The South American teams started out really well, with Uruguay (a.k.a Paraguay), a country most famous for sporting a smiley face on its national flag, was the best performer. They tried to recreate their form from 1930 and 1950, when they won the damn thing, but unfortunately for them, there were other countries taking part this time. They lost in the semi-finals, along with Germany. Die Mannschaft, as the team is known, was missing a Ballack, but certainly didn’t lack for penetration, In the end, they just didn’t have the spunk to complete the job.

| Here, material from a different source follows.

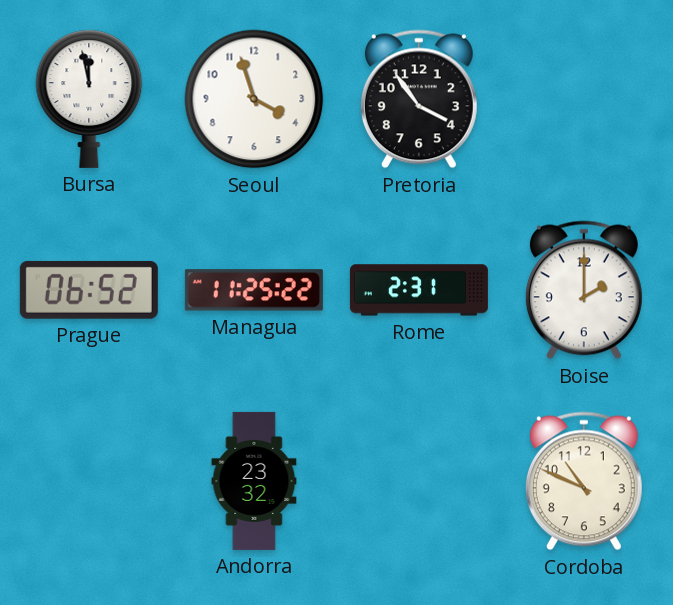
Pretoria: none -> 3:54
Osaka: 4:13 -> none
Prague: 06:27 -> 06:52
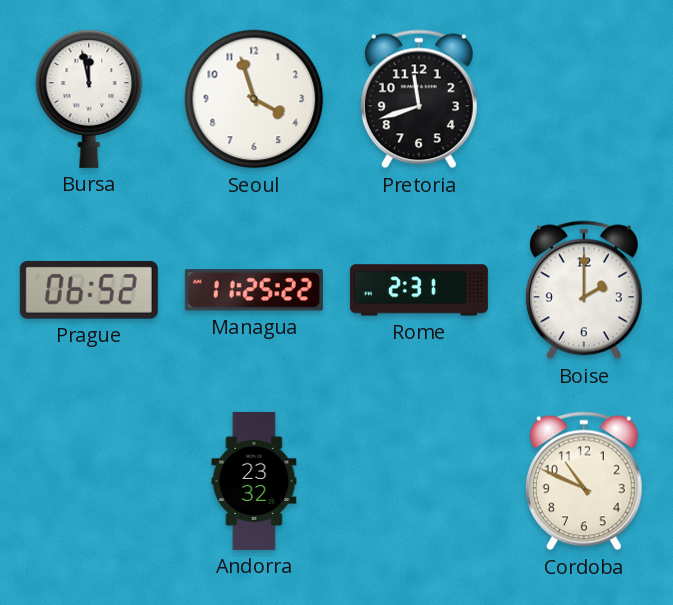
Pretoria: 3:54 -> 11:42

The two teams that did manage to get through the semi-finals – Spain and the Netherlands, will now fight it out this evening for the biggest trophy in world football and no matter who wins, one thing is certain – a lot of beer will be sold.
For the first time since 1978, the final features two teams that have never won the tournament but unlike Spain, the Netherlands have been in the final twice before, suffering traumatic defeats each time. They were tense and nervous in those games, and have been short on confidence ever since. They claim to have overcome that problem this time though, mostly with a lot of weed and spacecakes.

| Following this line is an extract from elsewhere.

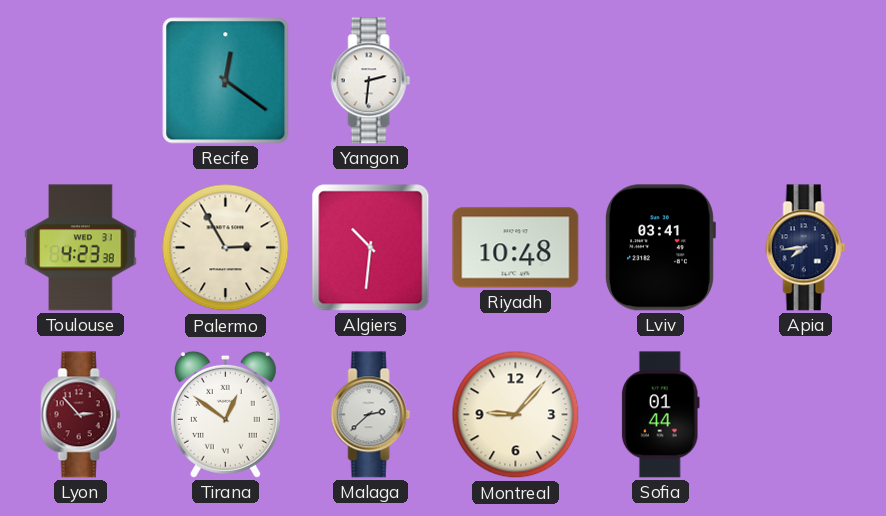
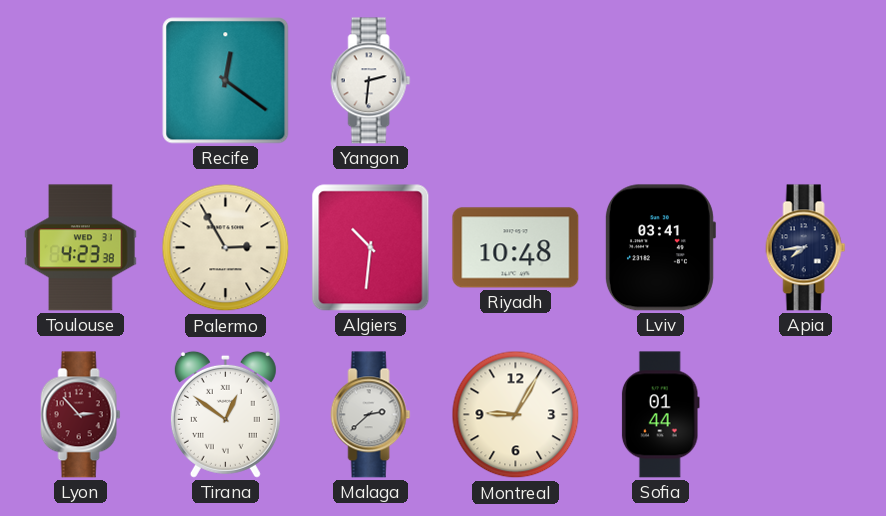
Montreal: 9:07 -> 9:05
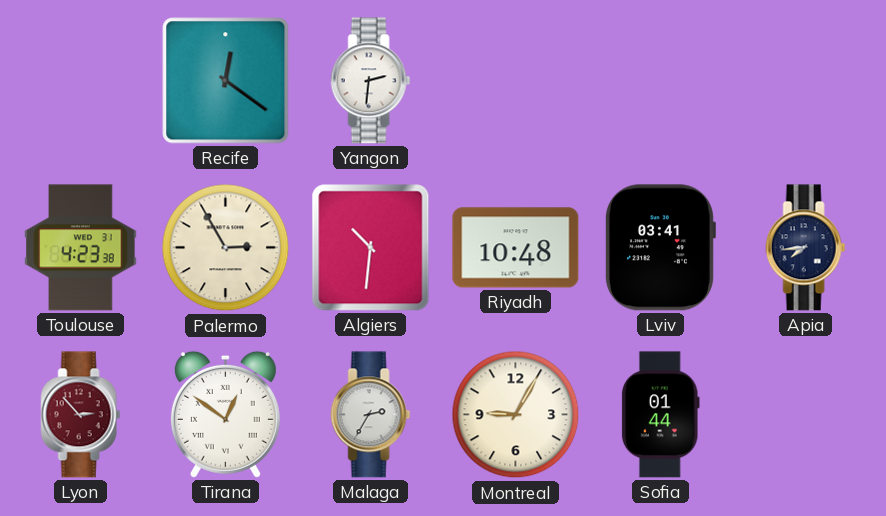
Malaga: 2:38 -> 2:35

Spain, on the other hand, are having the best time of their footballing history, having won the European Championships two years ago. Their primary tactic is to get the ball, pass, pass, pass and then pass it some more without ever threatening to score until their opponents, bored to death just fall down on the pitch fast asleep. At this point, Spain pass the ball around some more and give it to star striker Fernando Torres, who misses the goal with his shot. Thankfully the referee is fast asleep too, so deadly finisher David Villa just picks up the ball, places it inside the goal and then wakes him up. The only game they’ve lost so far in the tournament was to Switzerland, which is the only team more boring.
I don’t know about you but I will be supporting the Netherlands this evening. For a number of reasons, (a) my favourite ever player, Dennis Bergkamp, was Dutch, and (b) they wear orange, how can anyone hate a team that wears orange.
Above all, the Netherlands is a magical place that I have extremely fond memories of. This is because, when I recently went to Amsterdam, virtually every single person I came across tried to sell me drugs or sex. That’s an admirable attitude to life, I feel. And exactly what the World Cup should celebrate. Plus, they have lovely canals, great big windmills, lots and lots of colourful flowers and no one seems to ever be doing any proper work. Also, they snitched on that annoyingly preachy Anne Frank and gave her up to the Nazis. What a wonderful, wonderful country.
Spain will probably win tonight, and bore us to death in the process, but the Dutch, simply by being Dutch, have already won at life. I want them to have the World Cup as well, just because they want it so much, and it’ll make them really happy. So HUP HOLLAND HUP! GO ORANJE!